OKE has the core add-ons (OCI Native Ingress Controller, cluster autoscaler, OCI Metrics Server) and Helm chart support works as expected. But when you reach for less-common components, you spend more time adapting EKS-centric documentation to OKE.

The OCI Native Ingress Controller is a specific example. It provisions OCI Load Balancers from Kubernetes Ingress resources, which is the right pattern. But the annotation set for configuring advanced load balancer behavior (SSL policies, connection idle timeout, backend health check parameters) is less comprehensive than the AWS Load Balancer Controller's annotation set for ALBs. I've had to work around this by using Nginx ingress in front of the OCI load balancer for advanced routing configurations.

Oracle DB 23ai integration

This is OKE's strongest advantage for Oracle-adjacent workloads.

Oracle DB 23ai's vector search capability, combined with LangGraph or LangChain for agentic AI workloads, has a latency and operational advantage when the Kubernetes workload runs on OKE in the same OCI region as the database. The connection path is OCI internal network; the latency is consistently in the low single-digit milliseconds for most regions.

Connecting an EKS cluster to Oracle DB 23ai requires either public internet routing or explicit private connectivity setup (AWS PrivateLink or VPN to OCI). That adds both latency and operational complexity.

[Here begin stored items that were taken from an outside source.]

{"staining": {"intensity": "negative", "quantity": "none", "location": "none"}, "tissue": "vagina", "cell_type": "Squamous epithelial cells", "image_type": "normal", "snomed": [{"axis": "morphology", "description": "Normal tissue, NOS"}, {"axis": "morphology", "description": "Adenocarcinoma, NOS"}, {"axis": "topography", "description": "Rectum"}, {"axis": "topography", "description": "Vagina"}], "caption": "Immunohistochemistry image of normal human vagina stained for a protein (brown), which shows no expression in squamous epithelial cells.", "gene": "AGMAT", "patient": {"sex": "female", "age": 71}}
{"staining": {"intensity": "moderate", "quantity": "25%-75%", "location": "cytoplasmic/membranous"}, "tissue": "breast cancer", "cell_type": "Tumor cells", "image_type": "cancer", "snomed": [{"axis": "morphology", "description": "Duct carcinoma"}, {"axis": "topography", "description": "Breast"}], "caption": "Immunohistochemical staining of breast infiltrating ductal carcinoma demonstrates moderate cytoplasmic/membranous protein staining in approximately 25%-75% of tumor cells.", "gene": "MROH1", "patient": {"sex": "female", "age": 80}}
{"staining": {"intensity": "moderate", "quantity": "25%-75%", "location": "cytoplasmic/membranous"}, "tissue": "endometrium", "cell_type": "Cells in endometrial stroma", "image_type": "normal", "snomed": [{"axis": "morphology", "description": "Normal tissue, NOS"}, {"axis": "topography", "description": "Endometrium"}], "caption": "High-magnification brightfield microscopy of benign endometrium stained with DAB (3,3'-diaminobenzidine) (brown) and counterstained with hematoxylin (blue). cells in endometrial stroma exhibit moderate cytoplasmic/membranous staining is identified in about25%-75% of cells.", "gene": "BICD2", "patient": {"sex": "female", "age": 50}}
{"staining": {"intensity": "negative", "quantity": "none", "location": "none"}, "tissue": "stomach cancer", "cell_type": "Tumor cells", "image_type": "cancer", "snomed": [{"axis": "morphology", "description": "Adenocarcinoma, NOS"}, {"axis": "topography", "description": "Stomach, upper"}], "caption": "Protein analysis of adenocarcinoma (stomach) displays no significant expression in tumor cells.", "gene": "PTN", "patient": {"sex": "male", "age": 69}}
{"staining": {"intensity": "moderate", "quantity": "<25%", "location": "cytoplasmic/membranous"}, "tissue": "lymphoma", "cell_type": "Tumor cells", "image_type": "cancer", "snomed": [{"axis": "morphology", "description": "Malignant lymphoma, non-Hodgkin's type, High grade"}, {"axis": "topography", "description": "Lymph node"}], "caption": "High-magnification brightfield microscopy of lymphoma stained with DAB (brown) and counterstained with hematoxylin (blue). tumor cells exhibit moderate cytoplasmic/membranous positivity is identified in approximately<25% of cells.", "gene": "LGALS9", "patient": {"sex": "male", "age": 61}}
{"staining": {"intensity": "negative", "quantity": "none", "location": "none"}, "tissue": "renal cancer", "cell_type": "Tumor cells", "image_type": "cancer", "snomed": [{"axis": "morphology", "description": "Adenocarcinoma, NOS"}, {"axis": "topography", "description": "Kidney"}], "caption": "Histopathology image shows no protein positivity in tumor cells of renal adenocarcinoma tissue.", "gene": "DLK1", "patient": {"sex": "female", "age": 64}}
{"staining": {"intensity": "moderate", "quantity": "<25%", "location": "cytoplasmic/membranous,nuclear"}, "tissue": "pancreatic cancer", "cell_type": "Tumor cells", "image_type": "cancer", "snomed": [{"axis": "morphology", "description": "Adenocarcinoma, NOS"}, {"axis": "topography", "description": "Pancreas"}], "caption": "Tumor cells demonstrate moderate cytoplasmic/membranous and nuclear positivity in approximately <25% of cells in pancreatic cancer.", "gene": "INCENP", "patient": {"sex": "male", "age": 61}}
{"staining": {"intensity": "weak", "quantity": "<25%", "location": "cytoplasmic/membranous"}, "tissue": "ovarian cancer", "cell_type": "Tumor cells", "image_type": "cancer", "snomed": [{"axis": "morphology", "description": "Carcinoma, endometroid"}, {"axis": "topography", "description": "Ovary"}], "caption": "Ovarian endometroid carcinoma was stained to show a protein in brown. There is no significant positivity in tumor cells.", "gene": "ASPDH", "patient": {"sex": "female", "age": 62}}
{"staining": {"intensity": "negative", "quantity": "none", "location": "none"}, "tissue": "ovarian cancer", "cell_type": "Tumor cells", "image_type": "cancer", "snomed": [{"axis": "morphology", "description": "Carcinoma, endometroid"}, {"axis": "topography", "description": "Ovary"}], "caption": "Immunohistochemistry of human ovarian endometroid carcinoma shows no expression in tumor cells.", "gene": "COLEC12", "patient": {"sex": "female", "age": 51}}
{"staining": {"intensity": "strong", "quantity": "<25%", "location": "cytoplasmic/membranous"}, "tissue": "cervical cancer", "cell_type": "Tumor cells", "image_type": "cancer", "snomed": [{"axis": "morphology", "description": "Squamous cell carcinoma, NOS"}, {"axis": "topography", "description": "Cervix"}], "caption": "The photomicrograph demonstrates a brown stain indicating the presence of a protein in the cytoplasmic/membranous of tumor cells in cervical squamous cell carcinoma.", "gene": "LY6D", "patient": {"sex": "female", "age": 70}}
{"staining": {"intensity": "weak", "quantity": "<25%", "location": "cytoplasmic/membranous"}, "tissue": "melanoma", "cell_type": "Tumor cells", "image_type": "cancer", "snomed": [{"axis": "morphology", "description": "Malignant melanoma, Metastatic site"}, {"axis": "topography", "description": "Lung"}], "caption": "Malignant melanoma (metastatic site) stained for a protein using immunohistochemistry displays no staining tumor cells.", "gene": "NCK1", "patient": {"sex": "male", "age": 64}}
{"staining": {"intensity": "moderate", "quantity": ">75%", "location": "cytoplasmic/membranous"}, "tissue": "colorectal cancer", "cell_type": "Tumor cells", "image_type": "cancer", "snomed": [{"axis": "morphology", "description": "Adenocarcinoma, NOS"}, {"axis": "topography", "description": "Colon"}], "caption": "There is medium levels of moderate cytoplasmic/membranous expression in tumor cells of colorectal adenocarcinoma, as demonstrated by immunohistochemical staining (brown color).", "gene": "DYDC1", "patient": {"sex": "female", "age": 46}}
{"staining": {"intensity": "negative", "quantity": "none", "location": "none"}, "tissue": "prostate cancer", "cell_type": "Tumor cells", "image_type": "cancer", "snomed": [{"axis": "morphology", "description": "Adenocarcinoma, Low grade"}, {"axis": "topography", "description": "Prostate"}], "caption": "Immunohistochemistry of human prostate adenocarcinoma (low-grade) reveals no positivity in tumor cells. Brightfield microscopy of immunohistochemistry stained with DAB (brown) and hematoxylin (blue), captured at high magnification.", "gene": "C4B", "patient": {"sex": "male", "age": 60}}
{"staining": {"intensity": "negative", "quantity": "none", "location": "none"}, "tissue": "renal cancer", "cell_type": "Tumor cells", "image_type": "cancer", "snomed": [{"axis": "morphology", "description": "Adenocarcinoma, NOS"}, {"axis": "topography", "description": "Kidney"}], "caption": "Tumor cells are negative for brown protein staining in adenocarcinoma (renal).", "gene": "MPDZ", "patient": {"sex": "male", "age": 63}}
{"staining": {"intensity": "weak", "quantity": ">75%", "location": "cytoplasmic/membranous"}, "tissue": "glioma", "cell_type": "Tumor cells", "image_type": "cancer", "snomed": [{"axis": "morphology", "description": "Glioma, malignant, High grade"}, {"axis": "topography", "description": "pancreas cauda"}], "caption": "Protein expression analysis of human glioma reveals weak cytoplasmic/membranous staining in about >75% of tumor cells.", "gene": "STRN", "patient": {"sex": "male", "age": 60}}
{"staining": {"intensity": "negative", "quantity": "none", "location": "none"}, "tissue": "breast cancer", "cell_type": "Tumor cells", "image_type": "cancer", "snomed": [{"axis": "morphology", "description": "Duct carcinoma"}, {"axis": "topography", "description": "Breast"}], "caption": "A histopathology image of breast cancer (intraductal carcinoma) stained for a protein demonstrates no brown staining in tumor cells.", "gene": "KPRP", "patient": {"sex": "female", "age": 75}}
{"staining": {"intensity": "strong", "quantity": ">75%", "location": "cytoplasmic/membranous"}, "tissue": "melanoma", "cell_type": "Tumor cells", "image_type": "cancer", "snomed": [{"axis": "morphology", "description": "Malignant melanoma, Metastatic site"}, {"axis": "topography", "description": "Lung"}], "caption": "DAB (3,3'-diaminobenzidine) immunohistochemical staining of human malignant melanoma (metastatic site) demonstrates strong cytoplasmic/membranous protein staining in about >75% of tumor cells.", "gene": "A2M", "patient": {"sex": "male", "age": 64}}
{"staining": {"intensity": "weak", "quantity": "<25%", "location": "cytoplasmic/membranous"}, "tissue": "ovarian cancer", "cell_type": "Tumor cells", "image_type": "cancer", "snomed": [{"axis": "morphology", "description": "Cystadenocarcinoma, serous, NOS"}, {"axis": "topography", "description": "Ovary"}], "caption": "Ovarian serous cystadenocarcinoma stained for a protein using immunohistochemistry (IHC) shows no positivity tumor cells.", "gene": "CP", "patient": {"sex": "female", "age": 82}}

If your workload's primary data store is Oracle DB — particularly for the vector search and JSON document capabilities in 23ai — OKE is the natural runtime.

For workloads where the primary data store is Aurora, DynamoDB, or another AWS-native service, this advantage doesn't apply.

IAM and security model

Both platforms have robust IAM. The models are different enough that migrating between them requires re-thinking permissions, not just translating them.

AWS IAM is centralized and policy-based. EKS integrates with AWS IAM through IRSA (IAM Roles for Service Accounts), which lets Kubernetes service accounts assume IAM roles and access AWS services directly. The model is well-documented and widely understood.

OCI IAM is compartment-based. Permissions are grants within a compartment hierarchy — a principal can be granted specific verbs on specific resource types within specific compartments. For Kubernetes workloads, OCI Workload Identity (the equivalent of IRSA) is functional and secure, but the documentation is thinner and the error messages when a permission is missing are less helpful. I've spent more debugging time on OCI IAM misconfigurations than equivalent EKS issues.

The honest answer on "which should I choose"

For teams starting from scratch without existing cloud investment:

  • If you run Oracle Database (any version, particularly 23ai), OKE is worth a serious evaluation. The total cost of ownership is typically lower than EKS for comparable configurations, and the Oracle services integration is direct.
  • If your stack is primarily AWS-native services (RDS, Aurora, S3, SQS), EKS is the lower-friction choice. The ecosystem advantage compounds over time.
  • If you care primarily about cost and your stack is cloud-agnostic, OCI's compute and networking pricing is genuinely better for equivalent performance.

For teams migrating an existing workload: the ecosystem maturity difference matters more than the cost difference unless the cost difference is significant relative to your scale. Moving from EKS to OKE for cost savings requires rebuilding familiarity with a different operational model. At small-to-medium cluster sizes, the savings may not justify the migration cost.

The argument I see most often that I disagree with: "just pick AWS, the ecosystem is bigger." Ecosystem size matters less than people claim for most production Kubernetes workloads. If you're not using exotic add-ons, OKE handles the common patterns — deployments, services, ingress, HPA, PodDisruptionBudgets, persistent volumes — without requiring the AWS ecosystem. The ecosystem advantage matters most at the edges: when you need a specific add-on, when you're debugging an obscure issue and need community resources, or when you're hiring engineers who know the tooling.

For Oracle-adjacent workloads, I'll pick OKE without much deliberation. For everything else, I evaluate on the specific requirements rather than defaulting to either.